Thai exports in May continued to contract by -5.8%YOY. Closer look at escalated trade

FLASH
21 June 2019
The value of Thai exports fell by -5.8%YOY in May 2019, after a -2.6%YOY contraction in the previous month. Reported negative growth in May represented a seven-consecutive month decline, with growth plummeting to a 34-months lowest rate. With this regard, overall export figures during the first 5 months of 2019, on average weakened by -4.5%YOY (excluding military arms and weapons shipment to the US in February).

  • Exports of key products. Thai products that were part of China’s supply chain took a heavy toll from USA’s import tariff increment, particularly computer – parts, and components (-1.8%YOY), rubber (-9.9%YOY), electronic integrated circuits (-16.4%YOY), and chemicals and plastics (-16.5%YOY). Meanwhile, exports of other product categories fell as well, for example, motor vehicles – parts and components (-17.2%YOY), rice (-13.3%YOY), and sugar (-14.4%YOY). While, if excluding gold, overall export growth in May would drop by -4.8%YOY.

  • Exports by key markets. Exports to various key trading partners registered negative growth such as China, Japan, Hong Kong, ASEAN-5, and EU15 with -7.2%YOY, -4.4%YOY, -3.2%YOY, -14.3%YOY, and -8.6%YOY contraction, respectively. On the other hand, exports to the US, India, and Vietnam helped cushion the impact of negative growth with an expansion of 7.8%YOY, 4.4%YOY, and 0.8%YOY, respectively.

 

Value of imports marginally shrank by -0.6%YOY. Growth in nearly all product categories weakened, for example, imports of capital goods, raw materials and intermediate products, and consumer goods dropped by -6.1%YOY, -5.0%YOY, and -2.2%YOY, respectively. On the other hand, imports of fuel lubricants grew by 22.8%YOY.

Trade war escalation stoked fear among businesses. Amid temporary trade truce during December 2018 to April 2019, various investors and institutions thought that the end to the US-China trade war was near.

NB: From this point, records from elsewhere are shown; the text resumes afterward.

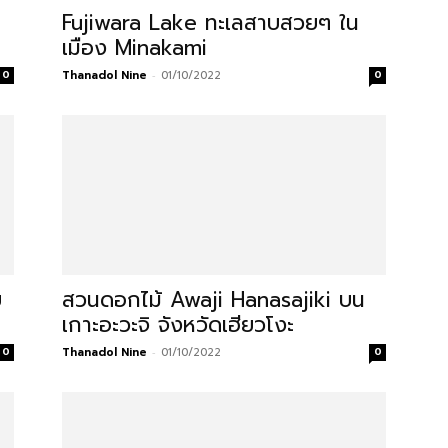
Fujiwara Lake ทะเลสาบสวยๆ ใน
เมือง Minakami
0
Thanadol Nine
-
01/10/2022
0
ย
สวนดอกไม้ Awaji Hanasajiki บน
เกาะอะวะจิ จังหวัดเฮียวโงะ
0
Thanadol Nine
-
01/10/2022
0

However, in early May 2019, the US deemed the US-China negotiations unacceptable and on May 10, 2019, decided to dramatically escalate tariff to 25% from 10% on USD 200 billion worth of Chinese imports. The move renewed market fear, as reflected from indices such as the US Trade Policy Uncertainty Index  that tracked trade policy confidence, which surged to 234.7 in May from 128.9 in April. Furthermore, Thomson Reuters/INSEAD Asian Business Sentiment Index conducted during May 31 to June 14 , revealed that Asian business confidence during quarter 2 of 2019 dropped to 53 points, a 10-years low rate and the lowest rate since the 2008 financial crisis (Figure 1). As such, weakened business confidence and heightened trade policy uncertainty should continue to slow global trade and investment, going forward.

In 2019, Thai export growth could fall below the previously anticipated rate of 0.6%. Thailand and key regional exporters continued to face slow export growth in May, with no signs of recovery present. Furthermore, uncertainties and fears regarding the reemergence of trade war tensions additionally hamper the situation. As a result, global trade and investment could fall below the expected levels. With heightened trade war tensions, Thailand’s export sector will receive both direct and indirect impact. In terms of direct impact, Thai exports to China will drop, especially of products in China’s supply chain targeted for export to the US. Meanwhile, the indirect impact will be from other countries’ dependency on China. As China’s economy slows, economies of countries that depend on China also slow, hence a decline in exports to these markets. According to analysis from EIC, Thai exports to countries with higher dependency on China slowed significantly relative to markets with lower dependency on China (Figure 2). With such regards, export value growth in 2019 could be below the forecasted 0.6% growth, with the probability of negative growth. Currently, EIC is conducting a thorough analysis and will officially release revised figures during early July 2019.

Important events to consider. The first is to monitor US-China trade war tensions that could be further elevated. In early July, the US could impose additional import tariffs on Chinese imports worth USD 300 billion, in which, China would most probably retaliate. Furthermore, the G-20 meeting that will occur in late June 2019, will mark an opportunity for the two leaders to meet, a widely anticipated event. The second event to monitor is the United States’ plan to ramp up automotive import tariffs from all countries to an anticipated 25%. Negotiations for automotive import tariffs with the European Union and Japan are currently in place with expected conclusions within November 2019.